I might have missed it, but has there been any consensus formed here as to the proper dose for humans based on the June 4th study?
"A Low Dose of Dietary Resveratrol Partially Mimics Caloric Restriction and Retards Aging Parameters in Mice"
No.
The situation is more complicated. A recent paper by Guarante (Sinclair's mentor) found caloric restriction does not activate Sirt1 in all tissues.
Extrapolating mouse dose to human dose by body mass and metabolic rate is complicated by the difference in conjugation of resveratrol in mice and men. It was originally thought humans needed about 1/5th the amount per kilo of body weight than mice, but Boococks paper that Hedgehog, Niner and others analyzed, showed that humans need five times as much to achieve the blood levels mice do.

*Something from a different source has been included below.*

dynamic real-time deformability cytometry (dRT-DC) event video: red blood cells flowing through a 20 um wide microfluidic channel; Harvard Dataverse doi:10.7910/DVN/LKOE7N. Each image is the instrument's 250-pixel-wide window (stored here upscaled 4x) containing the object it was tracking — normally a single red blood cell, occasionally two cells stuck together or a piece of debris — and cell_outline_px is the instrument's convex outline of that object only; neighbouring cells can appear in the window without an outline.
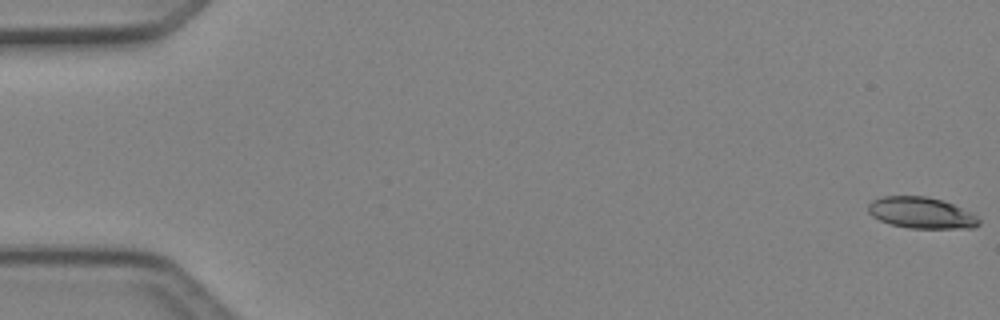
{"species": "Egyptian fruit bat (a non-hibernating species)", "species_latin": "Rousettus aegyptiacus", "temperature_condition": "cold", "stored_images_in_passage": 50, "camera_frame_rate_fps": 3000, "um_per_image_px": 0.085, "animal": {"sex": "female"}, "frame": {"image": 1, "passage_image": 1, "time_ms": 0.0, "image_size_px": [1000, 320], "cell_outline_px": [[980, 224], [972, 228], [908, 228], [892, 224], [880, 220], [872, 216], [868, 212], [868, 204], [872, 200], [884, 196], [924, 196], [944, 200], [976, 216], [980, 220]], "centroid_in_image_um": [78.28, 18.09], "position_along_channel_um": 6.7, "area_um2": 20.0}}
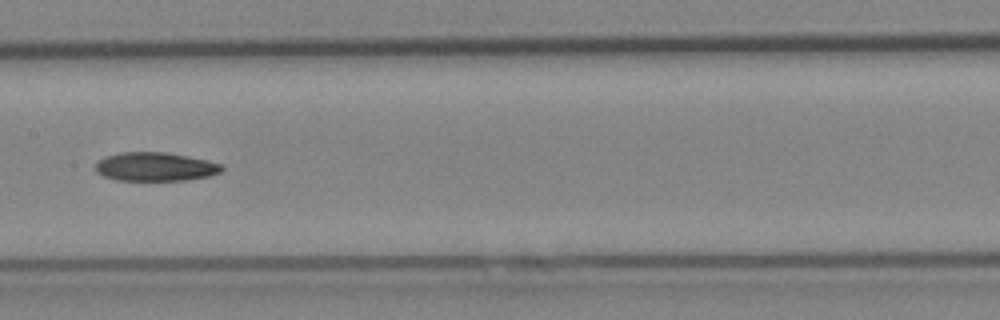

We also do not have enough data points. We have mice on about 5 mg/kg a day, and we have mice on 20 mg/kg a day, and on 400 mg/kg a day.
5 mg/kg --> gene expression similar to CR
20 mg/kg --> over-fed mice remain healthy (but why was the paper on health-diet mice not published?)
400 mg/kg --> inactive rats became athletic, with the endurance of a trained rat. (Rat weighs more than a mouse, so this number would be different in mice.
Perhaps the different metabolic rates and conjugation rates between mice and men cancel and mouse dose and man dose are the same per kilogram for the same effect?
Then the corresponding doses for the above effects for a 70 kg man would be 350 mg, 1400 mg ? Rats are different than mice, don't know their blood levels or conjugation rates so I've not guessed as to the human equivalent dose for athletic effects in couch potatoes.
We don't know what happens in between these doses; what happens at doses of 10 mg/kg, 15 mg/kg? Or 30?
I use arthritic symptoms to titrate my dose. I take enough to alleviate the symptoms, but not more than I need to get the maximum effect. This is roughly 2 grams, roughly 27 mg/kg. But different people have different rates of conjugation. Most Asians get higher blood levels from the same relative dose as Westerners due to less efficient glucuronidation and sulfonation enzymes, for instance. Some people can't drink coffee in the afternoon or they don't sleep that night while others have an after-dinner coffee and have no trouble sleeping. YMMV. I can't recommend my dose to anyone else except perhaps to my genetically similar brother. I only know it controls my arthritis. I have no idea if this dose will make me live longer or not.
For that matter, no one knows if Caloric Restriction will increase his life span. It may improve the possibility of living past 120, but only if something else doesn't get you first. Walford practiced CR assiduously, yet died in his seventies from Parkinson's complications if I recall correctly. He was remarkably fit for his age until near the end, though.
Edited by maxwatt, 22 June 2008 - 01:32 PM.